The tax on deposit income has been in effect in Russia since 2021, but the first time it was due was in 2024 for income from 2023. Accordingly, tax revenues in 2025 will be formed from deductions on Russians' income from deposits for the current year. The tax affects those whose income from placing money in bank accounts and deposits exceeds the non-taxable base. It depends on the size of the key rate of the Bank of Russia and is calculated as follows: the maximum value of the Central Bank rate for the reporting year is multiplied by 1 million rubles. What the non-taxable base for 2024 will be is still unknown: there are two planned Central Bank meetings on the key rate left before the end of the year, and the indicator may change. Currently, it is 19% per annum. The head of the Bank of Russia, Elvira Nabiullina, did not rule out that the regulator may raise the rate again at upcoming meetings. If the rate remains unchanged, then for the deposit tax, the non-taxable base for 2024 will be 190 thousand rubles.

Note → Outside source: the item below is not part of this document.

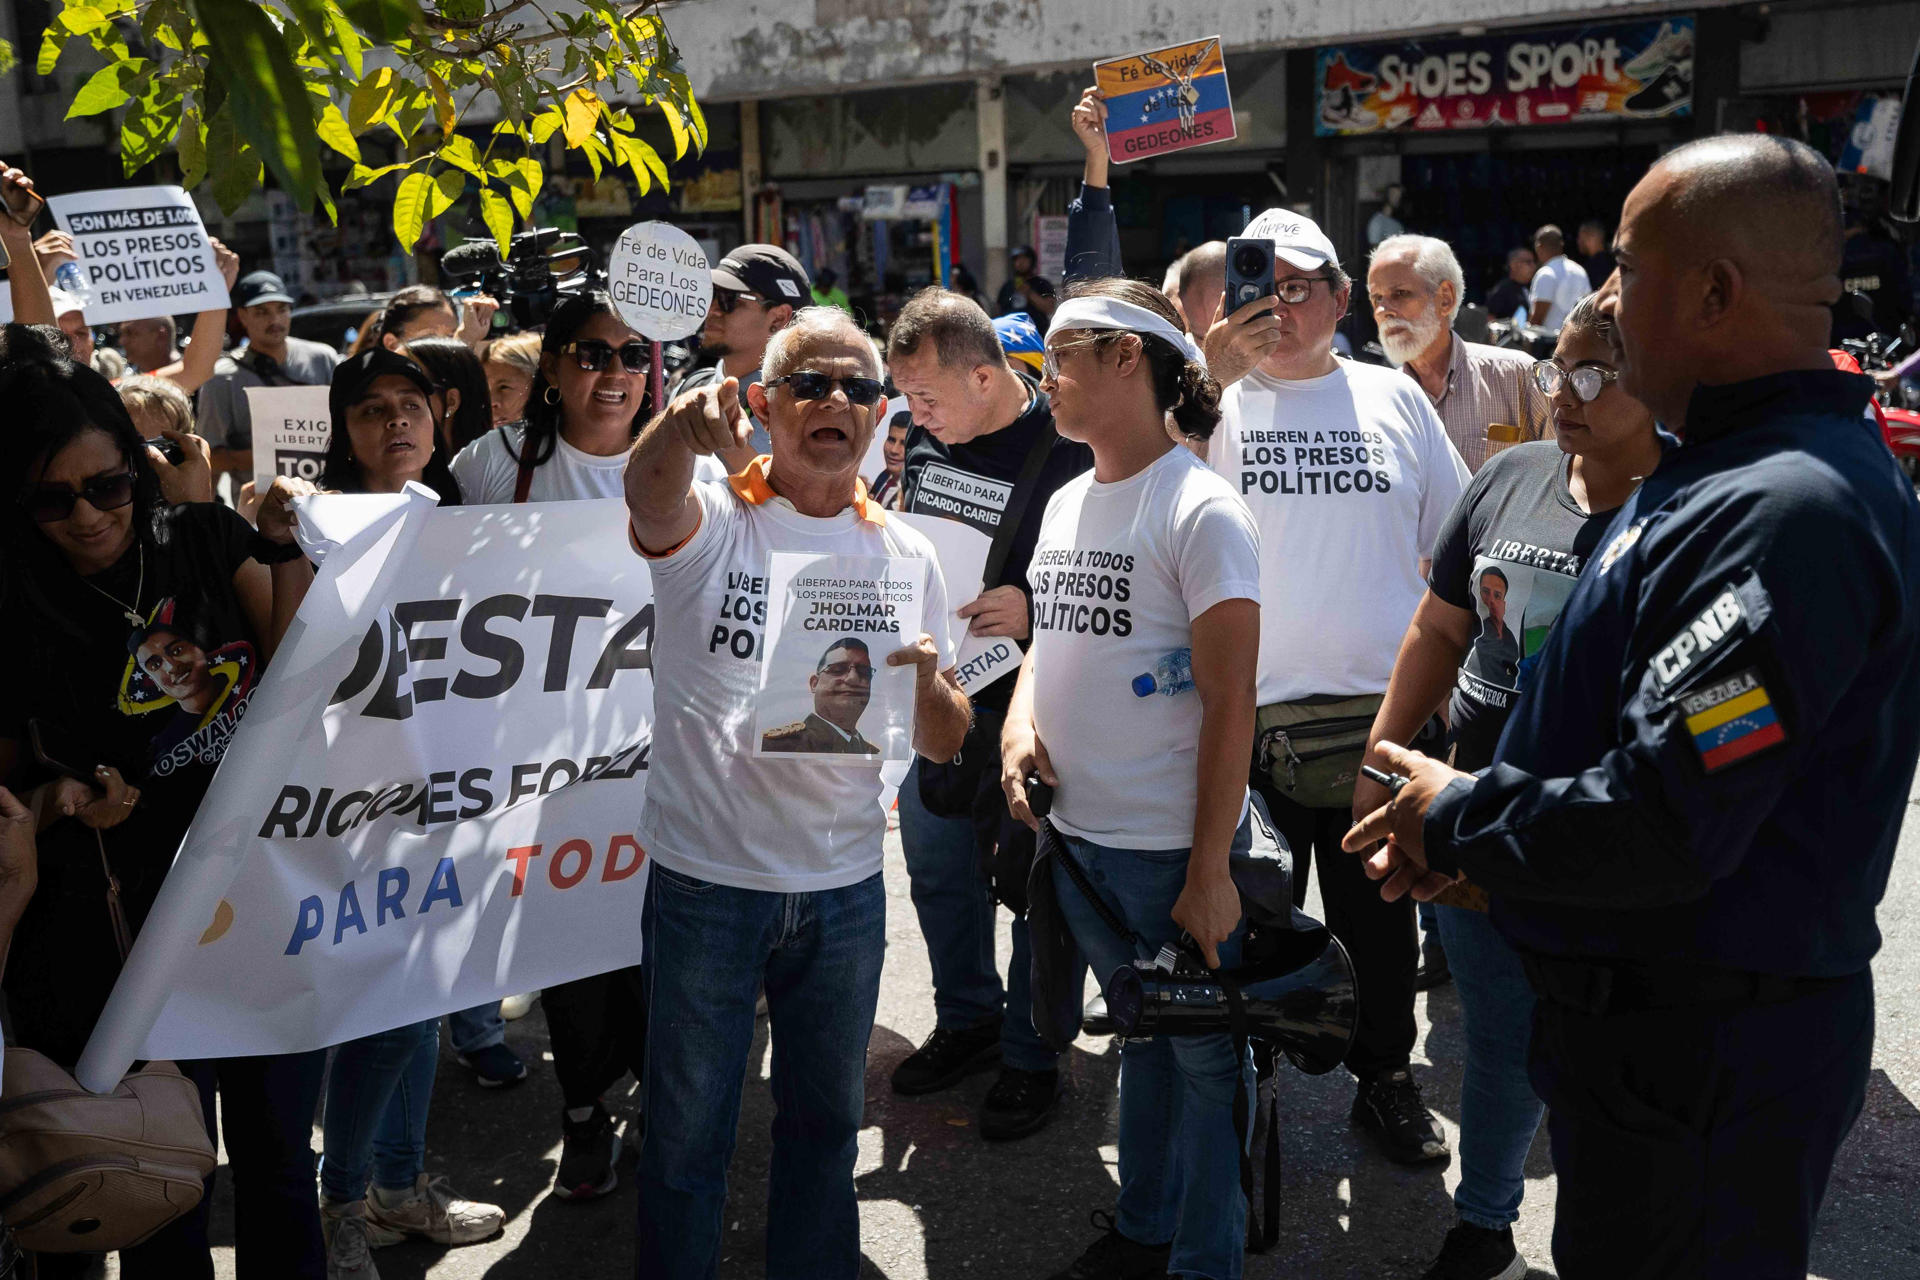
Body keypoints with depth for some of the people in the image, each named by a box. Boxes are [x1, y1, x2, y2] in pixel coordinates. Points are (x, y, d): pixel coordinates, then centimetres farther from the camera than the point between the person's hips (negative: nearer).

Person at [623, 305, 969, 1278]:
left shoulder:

The State Duma and the Ministry of Finance are discussing the abolition of the tax on deposits for terms of three years and longer
To stimulate long-term savings in Russia, it is necessary to abolish the tax on deposits for terms of three years or more, stated to "Rossiyskaya Gazeta" the head of the State Duma Committee on Financial Markets Anatoly Aksakov in the corridors of the XXI International Banking Forum. The Federation Council supports his initiative, but the Ministry of Finance expressed opposition. "In the Bank of Russia, they understand this idea, the Ministry of Finance, let's say, has taken it under consideration, and the Federation Council supports it," Aksakov said.

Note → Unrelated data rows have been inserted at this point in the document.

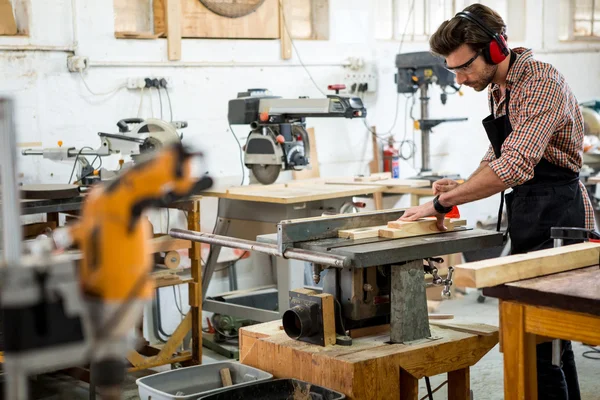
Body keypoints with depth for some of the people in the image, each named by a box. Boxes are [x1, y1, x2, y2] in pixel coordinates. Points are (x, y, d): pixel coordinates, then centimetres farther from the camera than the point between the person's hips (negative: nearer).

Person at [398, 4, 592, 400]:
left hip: (557, 218, -9)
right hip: (529, 219, 9)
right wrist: (462, 187, 3)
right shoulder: (498, 89, 12)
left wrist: (443, 202, -26)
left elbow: (515, 165, -30)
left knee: (539, 341, -9)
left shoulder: (541, 82, -19)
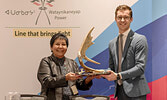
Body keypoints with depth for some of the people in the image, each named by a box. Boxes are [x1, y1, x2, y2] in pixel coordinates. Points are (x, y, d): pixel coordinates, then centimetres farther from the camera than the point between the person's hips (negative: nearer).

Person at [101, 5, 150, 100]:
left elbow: (140, 67, -13)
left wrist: (118, 76, -20)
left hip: (135, 92, -6)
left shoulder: (140, 39, -6)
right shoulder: (112, 43, 14)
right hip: (120, 91, 6)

The restrained reaction of the Ministry of Finance to the initiative to abolish the tax on deposits for terms of three years is related to the fact that these deductions are used by the state in the interests of society as a whole, explained to "Rossiyskaya Gazeta" the director of the financial policy department of the ministry Alexey Yakovlev.
In general, preferential taxation for long-term deposits coincides with the logic of tax benefits provided by Russian tax legislation to investors in the stock market who hold securities for a long time.
The Federal Tax Service of Russia explained how VAT will be calculated from 2025 when applying the simplified tax system
The Federal Tax Service of Russia provided explanations regarding the procedure for calculating VAT for taxpayers using the simplified tax system (STS). From January 1, 2025, organizations and individual entrepreneurs working under the STS will also become VAT payers.
However, they may be exempt from this obligation if their income does not exceed 60 million rubles. This exemption will not require applications and will be provided automatically. If during the year the income exceeds 60 million rubles, the right to exemption is lost from the first day of the following month after exceeding the threshold.
If the income threshold is exceeded during the year, taxpayers will be able to choose:
• pay VAT at general rates with the possibility of deducting input VAT;
• pay VAT at reduced rates (5% for income up to 250 million rubles, 7% for income from 250 to 450 million rubles), but without the right to deduct input VAT.
For buyers purchasing goods from taxpayers under the STS, the presented VAT amounts are subject to deduction in the generally established order, regardless of the VAT rate used by the seller under the STS.